Institute of Information Management, National Chiao Tung University, Management Building 2, 1001 Ta-Hsueh Road, Hsinchu 300, Taiwan.
Comput Biol Med. 2011 Aug;41(8):587-99. doi: 10.1016/j.compbiomed.2011.05.002. Epub 2011 Jul 13.
Identifying the classification rules for patients, based on a given dataset, is an important role in medical tasks. For example, the rules for estimating the likelihood of survival for patients undergoing breast cancer surgery are critical in treatment planning. Many well-known classification methods (as decision tree methods and hyper-plane methods) assume that classes can be separated by a linear function. However, these methods suffer when the boundaries between the classes are non-linear. This study presents a novel method, called DIAMOND, to induce classification rules from datasets containing non-linear interactions between the input data and the classes to be predicted. Given a set of objects with some classes, DIAMOND separates the objects into different cubes, and assigns each cube to a class. Via the unions of these cubes, DIAMOND uses mixed-integer programs to induce classification rules with better rates of accuracy, support and compact. This study uses three practical datasets (Iris flower, HSV patients, and breast cancer patients) to illustrate the advantages of DIAMOND over some current methods.

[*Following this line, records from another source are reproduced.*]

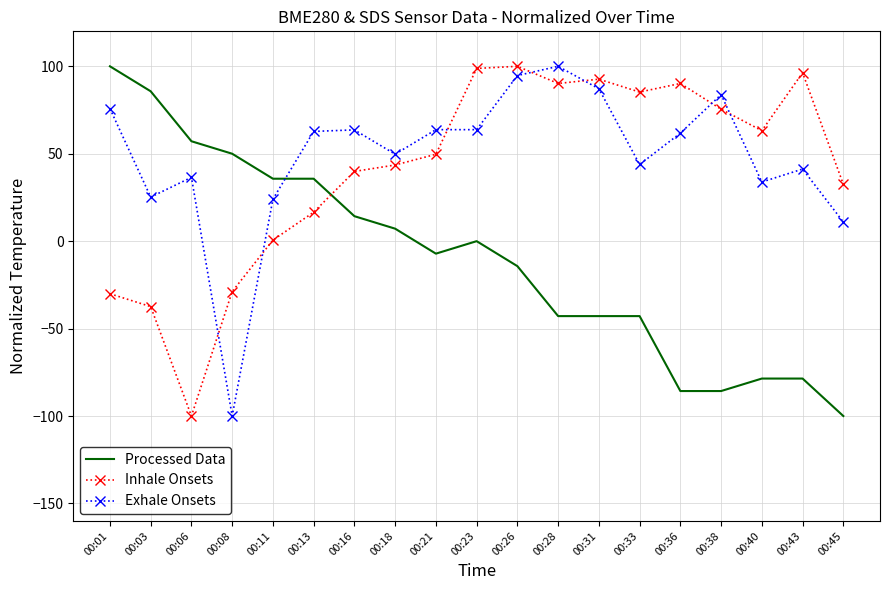

True or false: Inhale Onsets has a value of -59.1 at 00:06.

False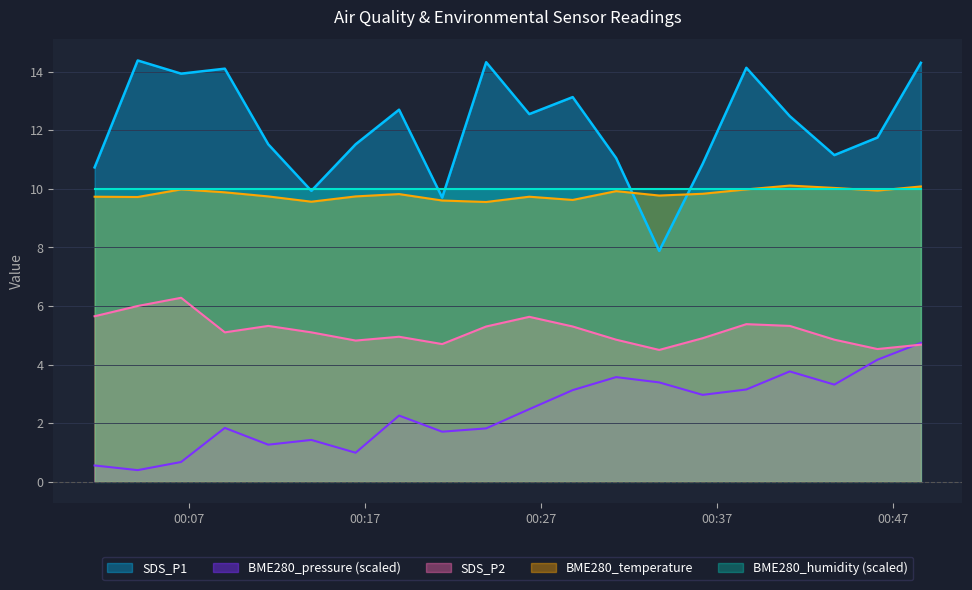

Does the chart display data point markers on the line(s)?

No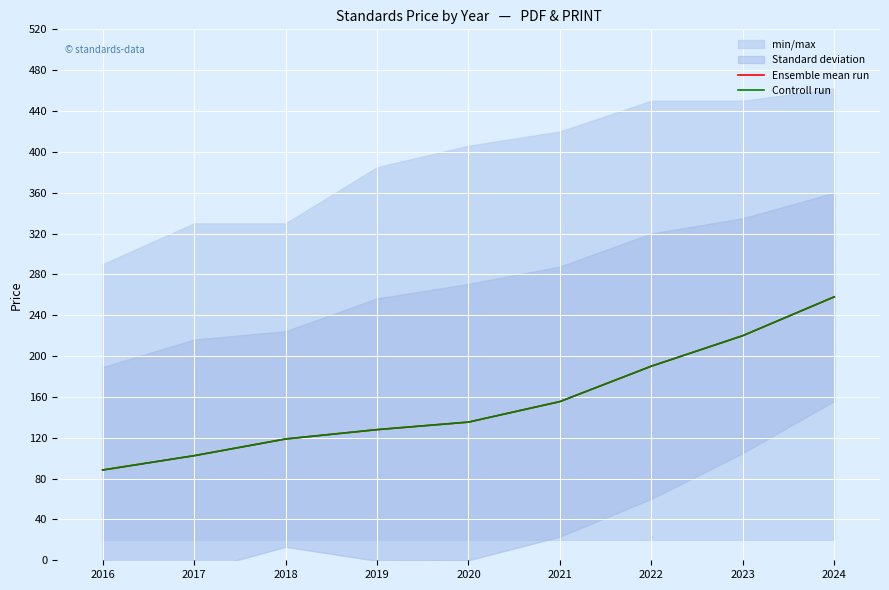

At how many categories does at least one series exceed 149?

4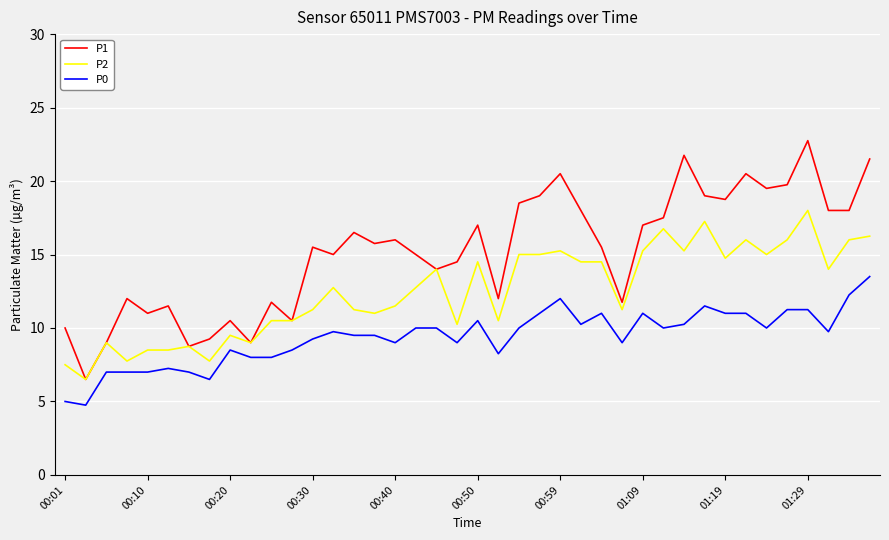

What is the highest value of the P2 series?

18.0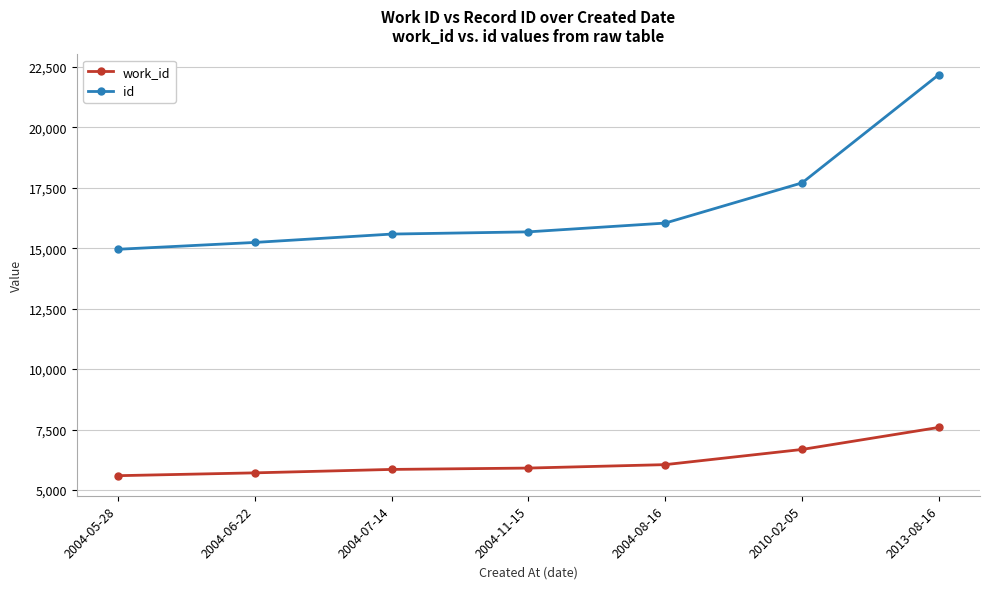

Which series has the largest total across all categories?

id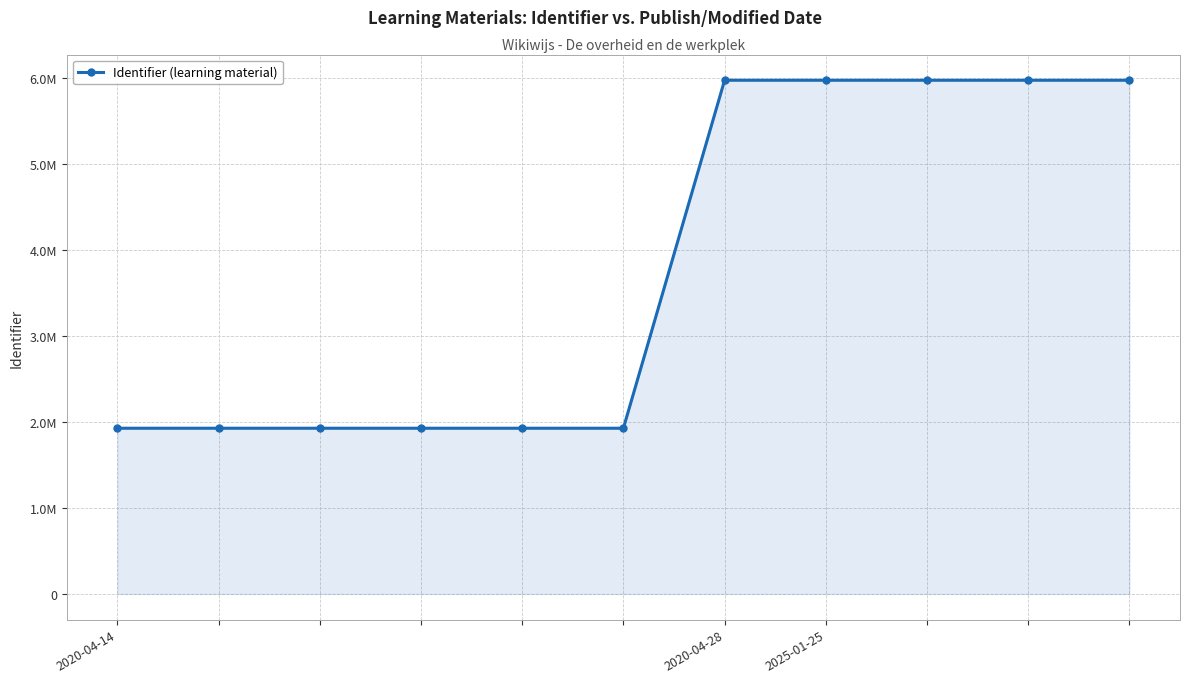

What is the sum of all values?

41439377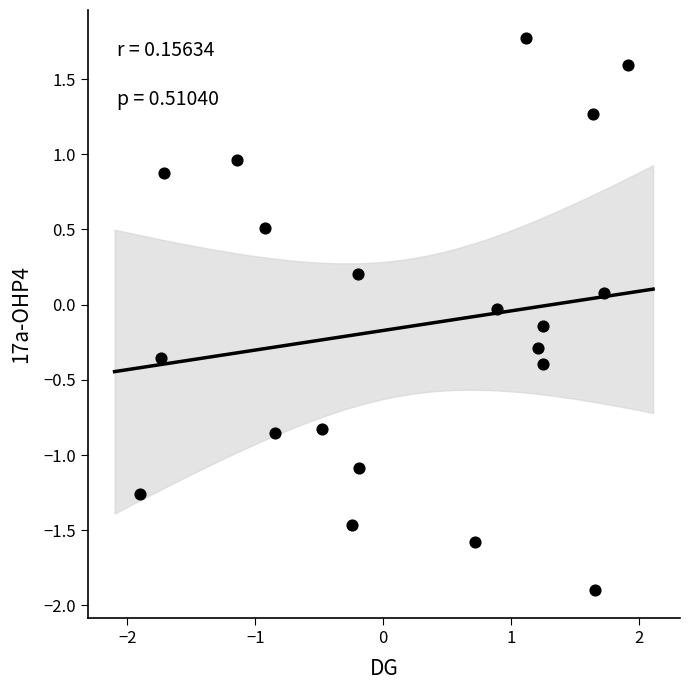

What is the range of X values (max minus min)?

3.8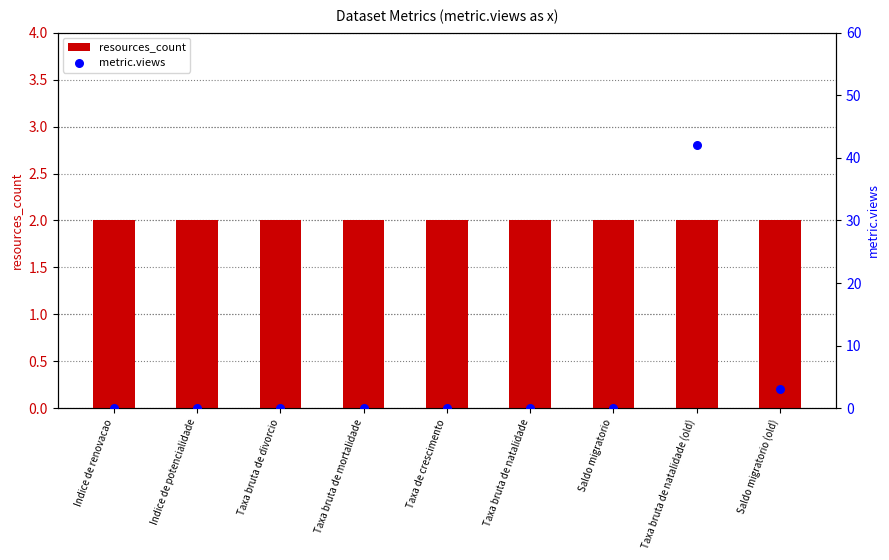

At how many categories does at least one series exceed 31?

1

基于给定的数据集识别患者的分类规则是医学任务中的一个重要角色。例如,估计接受乳腺癌手术的患者生存可能性的规则在治疗计划中至关重要。许多著名的分类方法(如决策树方法和超平面方法)假设类可以通过线性函数来区分。然而,当类之间的边界是非线性时,这些方法就会失效。本研究提出了一种称为 DIAMOND 的新方法,用于从包含输入数据与预测类之间的非线性交互的数据集诱导分类规则。给定一组具有某些类别的对象,DIAMOND 将对象分为不同的多维数据集,并将每个多维数据集分配给一个类。通过这些多维数据集的并集,DIAMOND 使用混合整数程序来诱导具有更高准确性、支持度和紧凑度的分类规则。本研究使用三个实际数据集(鸢尾花、HSV 患者和乳腺癌患者)来说明 DIAMOND 相对于一些现有方法的优势。